What you are asked to do:
According to the scoresql text below, which two modes can be used for the underlying plan analysis?

Text:
◆ ◆ ◆ ◆ ◆ ◆ ◆
See also: /docs/help/sqlp.md, Polars SQL reference, scoresql, pivotp, joinp, Recipe: Build a Data Pipeline.
Analyze a SQL query against the stats / frequency / moarstats caches and the query plan — before you run it. Output is a human-readable performance report (default) or JSON. Supports both Polars (default) and DuckDB modes for the underlying plan analysis.
Caches are auto-generated when missing: qsv stats --everything --stats-jsonl and qsv frequency --frequency-jsonl if their outputs aren't already there.
Example: score a join query before running it
qsv scoresql wcp.csv country_continent.csv \
"SELECT wcp.AccentCity, country_continent.continent
FROM wcp JOIN country_continent ON wcp.Country = country_continent.country"Report includes: query plan (EXPLAIN output), type optimization warnings, join key cardinality, filter selectivity, anti-pattern detection (SELECT *, missing LIMIT, cartesian joins, …), and cache freshness.
◆ ◆ ◆ ◆ ◆ ◆ ◆
Material supplied:

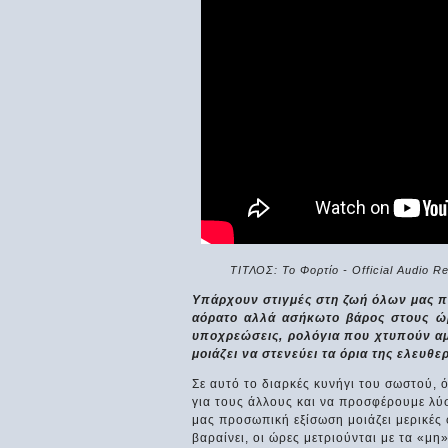
ΤΙΤΛΟΣ: Το Φορτίο - Official Audio R
Υπάρχουν στιγμές στη ζωή όλων μας π
Ο αυθεντικός Αδάμ!
Οδηγίες χρήσης για…
Η βλάβη σ
αόρατο αλλά ασήκωτο βάρος στους ώμ
γέλια!
κινητήρες 
Ο Γιώργης από το
υποχρεώσεις, ρολόγια που χτυπούν αμ
αεροπλάνο
Ηράκλειο όταν πέθανε,
Έχετε προσέξει ποτέ
μοιάζει να στενεύει τα όρια της ελευθερ
ήταν πολύ
τις οδηγίες χρήσης σε
Στο αεροπλ
αποφασισμένος να
προϊόντα που
Ηράκλειο γ
Σε αυτό το διαρκές κυνήγι του σωστού, 
πάει στον Παράδεισο.
καθημερινά
Αθήνα ο πι
Δύσκολο...
καταναλώνουμε; Αν
ανακάλυψε
για τους άλλους και να προσφέρουμε λύσ
όχι, κακώς....
στους κινη
μας προσωπική εξίσωση μοιάζει μερικές
οπότε λέει..
βαραίνει, οι ώρες μετριούνται με τα «μη»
◆ ◆ ◆ ◆ ◆ ◆ ◆
Answer section:
Polars (the default) and DuckDB.